2.Individual learning approach: Teachers are less focused on students who have dyslexia in a classroom setup.
3. Less variation in learning: Lack of use of variety of senses such as seeing, hearing, talking, and touching.
Our Solution
To build an augmented reality game-based alphabet learning application for kids between age 3-6 years by augmenting the real world objects around them. The application would help students learn alphabets with phonetics and associated real world objects, identify and differentiate between alphabets and write them.
Why Augmented Reality?
We did a qualitative research on ways and methods adopted to help dyslexic kids learn faster like the Orton Gillingham method and the Wilson Method. We studied the online videos available  for teachers to pick out the key components that are very important while helping in dyslexia.
We realized thats supporting these methods with augmented reality for multi-sensory learning (Kinesthetics, Visual, Tactile, Phonetics) coupled with game based learning would help students get accurate and faster in alphabet identification
User Journey Mapping
Potential users: Kids who find it difficult to read, learn and identify alphabets.
The idea is to build an application that augments the alphabet cards/alphabet book with 3D holograms and support the phonetic learning through sound assistance.

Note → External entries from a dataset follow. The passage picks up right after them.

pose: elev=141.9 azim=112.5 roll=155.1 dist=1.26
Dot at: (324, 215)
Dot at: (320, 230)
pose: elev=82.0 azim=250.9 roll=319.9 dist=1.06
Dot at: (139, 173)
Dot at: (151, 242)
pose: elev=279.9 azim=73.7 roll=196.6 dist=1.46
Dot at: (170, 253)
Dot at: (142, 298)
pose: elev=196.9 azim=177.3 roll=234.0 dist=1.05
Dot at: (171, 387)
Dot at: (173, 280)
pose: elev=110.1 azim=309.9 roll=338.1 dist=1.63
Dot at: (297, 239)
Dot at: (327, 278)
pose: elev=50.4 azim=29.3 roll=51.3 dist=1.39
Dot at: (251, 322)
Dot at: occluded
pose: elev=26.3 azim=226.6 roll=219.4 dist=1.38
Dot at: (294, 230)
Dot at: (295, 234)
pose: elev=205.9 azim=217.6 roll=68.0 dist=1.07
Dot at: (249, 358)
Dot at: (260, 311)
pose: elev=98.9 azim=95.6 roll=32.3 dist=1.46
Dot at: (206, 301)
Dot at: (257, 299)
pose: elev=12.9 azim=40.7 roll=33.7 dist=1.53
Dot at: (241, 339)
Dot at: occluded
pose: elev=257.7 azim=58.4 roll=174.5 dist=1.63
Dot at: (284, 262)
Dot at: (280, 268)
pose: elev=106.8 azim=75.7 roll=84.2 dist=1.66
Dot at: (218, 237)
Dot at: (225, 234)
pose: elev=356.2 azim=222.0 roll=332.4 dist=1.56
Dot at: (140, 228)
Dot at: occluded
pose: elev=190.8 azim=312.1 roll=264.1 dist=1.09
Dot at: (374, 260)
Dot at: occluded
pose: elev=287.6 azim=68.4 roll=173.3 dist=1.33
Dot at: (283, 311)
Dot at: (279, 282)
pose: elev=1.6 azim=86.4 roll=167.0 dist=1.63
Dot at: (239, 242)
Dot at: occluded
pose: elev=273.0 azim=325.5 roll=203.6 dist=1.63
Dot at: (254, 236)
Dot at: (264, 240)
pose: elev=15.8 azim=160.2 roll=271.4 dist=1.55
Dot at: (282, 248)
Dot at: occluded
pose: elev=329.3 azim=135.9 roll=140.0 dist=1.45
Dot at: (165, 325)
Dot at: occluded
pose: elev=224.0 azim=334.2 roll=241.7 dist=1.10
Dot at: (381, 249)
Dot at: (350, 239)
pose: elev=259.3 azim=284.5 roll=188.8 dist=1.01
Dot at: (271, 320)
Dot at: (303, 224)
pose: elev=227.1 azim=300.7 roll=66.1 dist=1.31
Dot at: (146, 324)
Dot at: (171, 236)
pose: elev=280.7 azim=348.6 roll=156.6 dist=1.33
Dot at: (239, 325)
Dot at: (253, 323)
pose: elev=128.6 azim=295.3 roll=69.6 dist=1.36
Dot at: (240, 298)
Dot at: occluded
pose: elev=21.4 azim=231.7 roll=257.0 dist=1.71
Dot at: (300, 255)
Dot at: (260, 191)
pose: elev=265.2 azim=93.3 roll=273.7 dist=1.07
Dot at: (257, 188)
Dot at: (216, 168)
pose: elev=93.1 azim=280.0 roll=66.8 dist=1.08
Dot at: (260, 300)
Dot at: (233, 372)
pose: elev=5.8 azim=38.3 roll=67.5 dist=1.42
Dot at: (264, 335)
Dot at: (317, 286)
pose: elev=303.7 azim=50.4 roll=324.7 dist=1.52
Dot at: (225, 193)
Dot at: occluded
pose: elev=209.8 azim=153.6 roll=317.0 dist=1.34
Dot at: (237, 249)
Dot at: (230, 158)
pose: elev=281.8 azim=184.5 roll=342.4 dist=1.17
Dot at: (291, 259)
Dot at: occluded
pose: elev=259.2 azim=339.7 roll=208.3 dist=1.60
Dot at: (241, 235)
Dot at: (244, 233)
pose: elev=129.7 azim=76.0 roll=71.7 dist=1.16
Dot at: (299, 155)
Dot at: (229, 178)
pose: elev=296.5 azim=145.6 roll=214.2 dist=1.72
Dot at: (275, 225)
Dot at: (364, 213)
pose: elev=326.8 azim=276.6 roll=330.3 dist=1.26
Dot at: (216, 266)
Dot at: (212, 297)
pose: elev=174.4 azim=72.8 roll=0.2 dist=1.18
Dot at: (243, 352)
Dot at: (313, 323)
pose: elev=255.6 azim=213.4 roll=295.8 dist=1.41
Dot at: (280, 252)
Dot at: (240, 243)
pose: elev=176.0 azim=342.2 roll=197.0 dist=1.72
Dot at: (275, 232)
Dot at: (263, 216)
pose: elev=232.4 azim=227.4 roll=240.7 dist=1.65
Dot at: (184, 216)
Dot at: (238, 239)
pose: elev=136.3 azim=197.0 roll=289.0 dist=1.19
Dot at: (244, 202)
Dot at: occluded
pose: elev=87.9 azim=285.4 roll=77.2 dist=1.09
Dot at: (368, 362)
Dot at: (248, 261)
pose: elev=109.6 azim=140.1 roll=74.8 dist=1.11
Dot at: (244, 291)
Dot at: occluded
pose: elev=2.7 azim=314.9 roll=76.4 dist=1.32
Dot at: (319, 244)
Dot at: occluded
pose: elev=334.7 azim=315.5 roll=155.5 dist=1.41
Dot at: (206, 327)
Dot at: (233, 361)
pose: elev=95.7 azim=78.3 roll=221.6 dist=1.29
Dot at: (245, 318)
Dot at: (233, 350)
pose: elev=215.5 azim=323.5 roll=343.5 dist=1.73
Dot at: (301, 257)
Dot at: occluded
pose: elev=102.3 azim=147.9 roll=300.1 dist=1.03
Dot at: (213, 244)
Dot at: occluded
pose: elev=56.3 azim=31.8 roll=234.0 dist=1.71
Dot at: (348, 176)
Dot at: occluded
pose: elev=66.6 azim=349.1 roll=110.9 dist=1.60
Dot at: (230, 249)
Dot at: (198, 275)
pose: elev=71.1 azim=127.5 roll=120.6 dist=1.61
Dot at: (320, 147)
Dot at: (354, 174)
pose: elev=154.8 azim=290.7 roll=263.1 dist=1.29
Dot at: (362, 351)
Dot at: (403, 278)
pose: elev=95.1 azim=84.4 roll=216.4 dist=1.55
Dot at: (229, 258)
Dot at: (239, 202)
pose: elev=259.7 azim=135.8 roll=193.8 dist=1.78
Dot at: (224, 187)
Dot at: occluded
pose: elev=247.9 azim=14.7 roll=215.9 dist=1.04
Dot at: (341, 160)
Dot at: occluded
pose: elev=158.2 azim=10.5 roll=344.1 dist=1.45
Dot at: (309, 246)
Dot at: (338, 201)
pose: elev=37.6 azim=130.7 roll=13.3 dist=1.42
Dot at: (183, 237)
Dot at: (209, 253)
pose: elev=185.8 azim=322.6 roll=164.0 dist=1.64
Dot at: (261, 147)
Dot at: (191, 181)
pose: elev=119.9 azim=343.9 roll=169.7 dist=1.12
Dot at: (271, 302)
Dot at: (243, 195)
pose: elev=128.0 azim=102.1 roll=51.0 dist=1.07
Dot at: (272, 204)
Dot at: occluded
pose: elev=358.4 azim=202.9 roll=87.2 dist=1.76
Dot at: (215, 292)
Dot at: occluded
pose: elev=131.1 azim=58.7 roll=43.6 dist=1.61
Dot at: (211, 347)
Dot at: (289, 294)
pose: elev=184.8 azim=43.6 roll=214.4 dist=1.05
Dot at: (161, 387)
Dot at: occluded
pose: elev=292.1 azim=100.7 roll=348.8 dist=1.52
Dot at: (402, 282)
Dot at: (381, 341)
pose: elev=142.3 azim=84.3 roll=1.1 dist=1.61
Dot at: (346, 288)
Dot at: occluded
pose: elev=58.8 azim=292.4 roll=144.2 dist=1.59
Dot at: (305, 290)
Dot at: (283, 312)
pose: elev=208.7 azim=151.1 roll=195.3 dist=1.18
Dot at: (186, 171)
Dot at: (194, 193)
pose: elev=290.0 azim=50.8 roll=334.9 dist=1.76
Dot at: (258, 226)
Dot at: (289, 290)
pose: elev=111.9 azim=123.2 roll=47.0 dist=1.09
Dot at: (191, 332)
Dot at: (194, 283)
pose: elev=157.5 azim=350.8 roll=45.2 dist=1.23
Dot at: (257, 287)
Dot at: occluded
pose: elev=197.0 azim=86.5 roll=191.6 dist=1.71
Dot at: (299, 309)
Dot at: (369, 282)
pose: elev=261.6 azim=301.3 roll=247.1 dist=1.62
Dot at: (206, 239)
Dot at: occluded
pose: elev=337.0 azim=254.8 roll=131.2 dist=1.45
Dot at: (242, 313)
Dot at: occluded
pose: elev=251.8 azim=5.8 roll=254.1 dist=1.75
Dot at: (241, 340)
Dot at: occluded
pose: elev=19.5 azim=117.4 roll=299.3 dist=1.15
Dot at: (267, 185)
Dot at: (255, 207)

It will have 3 main features:
1. Learning about the shape and usage of alphabet
2. Identification of alphabets after learning through games
3. Learning to draw the alphabets through guidance
Lo-Fi Sketches
Introducing JoJo - the voice assistant
‍To help the students engage and navigate better with the learning and games, we introduced a cute animated hippo!
The main reasons behind having a voice assistant are:
1. Help students navigate between different parts of the application
2.Lower the burden of reading instructions for dyslexic kids
3.Give a comfortable learning experience through their "Friend- JoJo"
Technology decisions
1. The application is developed in Unity and tested on an android and iOS mobile device
2. To enable enhancements on a book/alphabet card, we decided to go for a marker-based approach in Vuforia

*This project was carried out during COVID-19 and therefore our plan of enabling the application on Hololens could not go through.
High Fidelity prototype and interactions
2D menu and instructions: The game starts with a 2D menu with an introduction by a friendly assistant JoJo. JoJo guides the user to the different sections of the application like Learn, Play and draw.
You can listen to JOJO's instructions in the final video attached.
Dragging/dropping and success/failure animations: To test students' capability to identify the learned alphabet, they are asked to drag and drop the associated 3D hologram into the ring options. Based on the answer the application reacts gently with animations of right and wrong answer.
Shooting with a ball: For letter identification, the application is supported with physics enabled bowling game. The students' are asked to shoot the associated hologram to the right letter glasses.
The right and wrong answer are distinguished with sounds.
Drawing: The students can reference the drawing technique animation and try drawing with a physical marker.